By Kaylie Seed
Canadian author Mallory Tater had her debut novel The Birth Yard “birthed” into this world in March of this year and it is filled with so many important themes that we need to be discussing around women’s rights. This coming-of-age story follows eighteen-year-old Sable Ursu as she navigates her way through an intense patriarchal cult called The Den all while trying to make her family proud. Throughout the novel, Sable is left to struggle with the oppressive world she finds herself in. The Den believes that men are superior and that women need to be controlled. This includes who they marry, when they conceive, and The Den requires women to take pills to keep their hysteria at bay. This cult is extremely misogynistic and while The Den wants to take care of the women who live there they (the men of The Den) view women only as vessels who are meant to serve them and carry children.

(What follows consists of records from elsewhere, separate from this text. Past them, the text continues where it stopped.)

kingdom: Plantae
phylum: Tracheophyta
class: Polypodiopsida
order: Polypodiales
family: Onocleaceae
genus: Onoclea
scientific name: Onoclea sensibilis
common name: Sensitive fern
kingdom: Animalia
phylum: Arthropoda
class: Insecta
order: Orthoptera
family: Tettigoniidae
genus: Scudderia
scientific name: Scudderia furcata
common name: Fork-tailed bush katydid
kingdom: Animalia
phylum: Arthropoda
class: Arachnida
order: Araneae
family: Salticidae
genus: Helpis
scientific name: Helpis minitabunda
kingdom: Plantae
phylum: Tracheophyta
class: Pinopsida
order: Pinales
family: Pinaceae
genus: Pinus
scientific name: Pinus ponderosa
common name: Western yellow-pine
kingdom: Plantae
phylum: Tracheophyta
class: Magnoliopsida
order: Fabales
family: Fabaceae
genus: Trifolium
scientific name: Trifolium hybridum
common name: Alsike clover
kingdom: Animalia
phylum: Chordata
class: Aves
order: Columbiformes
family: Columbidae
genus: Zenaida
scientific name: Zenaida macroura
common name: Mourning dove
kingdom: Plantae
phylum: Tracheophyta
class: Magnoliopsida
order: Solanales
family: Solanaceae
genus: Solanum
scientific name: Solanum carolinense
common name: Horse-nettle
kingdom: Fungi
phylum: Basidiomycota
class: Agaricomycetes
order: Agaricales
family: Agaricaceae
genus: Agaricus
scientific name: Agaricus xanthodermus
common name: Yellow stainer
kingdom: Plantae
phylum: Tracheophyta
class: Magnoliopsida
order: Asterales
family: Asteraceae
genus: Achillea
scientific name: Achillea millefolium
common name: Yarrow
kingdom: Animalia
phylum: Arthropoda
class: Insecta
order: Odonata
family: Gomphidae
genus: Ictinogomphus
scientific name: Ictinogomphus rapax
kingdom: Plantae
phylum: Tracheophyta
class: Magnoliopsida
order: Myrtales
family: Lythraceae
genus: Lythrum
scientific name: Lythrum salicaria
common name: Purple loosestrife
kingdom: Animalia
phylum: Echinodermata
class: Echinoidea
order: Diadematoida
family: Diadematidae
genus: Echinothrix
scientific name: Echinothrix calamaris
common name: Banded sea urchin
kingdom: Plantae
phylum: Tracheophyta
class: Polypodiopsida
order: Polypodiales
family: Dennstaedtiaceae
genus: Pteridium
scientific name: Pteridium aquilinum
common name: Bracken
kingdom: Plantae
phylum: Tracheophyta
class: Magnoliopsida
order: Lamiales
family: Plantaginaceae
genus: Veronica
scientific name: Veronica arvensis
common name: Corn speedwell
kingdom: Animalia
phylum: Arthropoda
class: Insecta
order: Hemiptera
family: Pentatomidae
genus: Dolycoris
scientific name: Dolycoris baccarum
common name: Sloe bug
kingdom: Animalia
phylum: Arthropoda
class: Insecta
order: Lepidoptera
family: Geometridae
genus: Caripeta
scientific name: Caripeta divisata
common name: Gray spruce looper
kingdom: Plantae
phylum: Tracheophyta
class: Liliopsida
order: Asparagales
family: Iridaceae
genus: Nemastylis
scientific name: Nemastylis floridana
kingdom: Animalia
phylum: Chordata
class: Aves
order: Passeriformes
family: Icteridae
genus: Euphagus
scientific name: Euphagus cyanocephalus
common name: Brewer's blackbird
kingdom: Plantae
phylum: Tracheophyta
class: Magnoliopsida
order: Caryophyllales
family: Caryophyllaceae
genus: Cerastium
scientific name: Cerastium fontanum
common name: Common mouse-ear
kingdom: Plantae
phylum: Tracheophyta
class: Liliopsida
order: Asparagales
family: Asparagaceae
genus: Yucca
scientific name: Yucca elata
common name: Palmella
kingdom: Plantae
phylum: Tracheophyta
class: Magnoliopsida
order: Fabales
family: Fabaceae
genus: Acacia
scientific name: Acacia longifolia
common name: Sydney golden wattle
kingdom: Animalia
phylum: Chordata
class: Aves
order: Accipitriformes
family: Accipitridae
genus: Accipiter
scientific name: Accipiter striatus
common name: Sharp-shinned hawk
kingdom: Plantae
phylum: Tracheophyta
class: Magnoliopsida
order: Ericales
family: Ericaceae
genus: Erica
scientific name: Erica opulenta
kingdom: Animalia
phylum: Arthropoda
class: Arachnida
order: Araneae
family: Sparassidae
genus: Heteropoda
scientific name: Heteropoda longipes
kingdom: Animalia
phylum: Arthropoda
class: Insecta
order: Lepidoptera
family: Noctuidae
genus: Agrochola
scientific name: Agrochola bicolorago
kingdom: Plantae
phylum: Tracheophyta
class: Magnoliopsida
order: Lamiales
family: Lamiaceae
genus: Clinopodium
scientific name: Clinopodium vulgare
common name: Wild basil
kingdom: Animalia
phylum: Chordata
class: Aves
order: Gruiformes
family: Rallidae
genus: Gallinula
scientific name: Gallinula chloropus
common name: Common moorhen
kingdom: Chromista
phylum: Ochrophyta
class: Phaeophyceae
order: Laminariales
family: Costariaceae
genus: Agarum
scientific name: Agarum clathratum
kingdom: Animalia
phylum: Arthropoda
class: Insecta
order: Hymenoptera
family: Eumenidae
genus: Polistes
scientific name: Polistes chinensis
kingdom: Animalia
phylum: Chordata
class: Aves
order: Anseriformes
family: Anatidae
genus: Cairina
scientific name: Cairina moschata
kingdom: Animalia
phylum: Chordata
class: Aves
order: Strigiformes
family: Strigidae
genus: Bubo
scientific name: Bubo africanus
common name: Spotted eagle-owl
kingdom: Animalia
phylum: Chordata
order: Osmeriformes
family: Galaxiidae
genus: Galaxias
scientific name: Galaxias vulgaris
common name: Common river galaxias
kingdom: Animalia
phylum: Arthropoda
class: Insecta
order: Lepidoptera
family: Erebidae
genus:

The Birth Yard is chock full of intense themes including women’s rights, reproductive rights, misogyny, birth control, and womanhood. All of these themes are mixed in with Sable’s narrative as she goes from timid, conforming girl to boisterous, freethinking woman. Sable begins to question the ways of The Den when she is in the Birth Yard preparing to give birth to her daughter and while she wants to make her family proud she also realizes that staying in The Den will put her daughter in harm’s way - something she does not want to do. Tater weaves all of these themes effortlessly through the plot and has created a distinct narrative that can take a bit of time for the reader to get used to. Visually, Tater takes all of the male words in The Birth Yard and capitalizes them so that it is reinforced to the reader that men are superior to the women in this world. The way Tater writes Sable’s narration also changes as Sable goes through her journey in the story. It is brilliant!
It’s clear to the reader that Margaret Atwood’s The Handmaids Tale was an influence in Tater’s The Birth Yard but it should be made known that The Birth Yard is its own novel with so many different aspects including, and prominently, that it is not a totalitarian dystopia but rather The Den is a cult that exists in life as we know it. Tater deserves praise for creating this intense world that Sable has to navigate and there are a lot of parallels in The Birth Yard that ring true to the treatment of women in society today (even if it’s not as extreme in real life). Without giving anything away, the ending to The Birth Yard has the reader craving for more and leaves a lot of unanswered questions, so naturally the reader hopes that Sable’s story is not over yet. Tater has created a world that the reader wants to be both immersed in and free from and that shows just how well done this novel is. As a fellow Canadian, I cannot wait to see what Tater ends up writing next.
*Readers who enjoyed The Handmaid’s Tale would thoroughly enjoy The Birth Yard.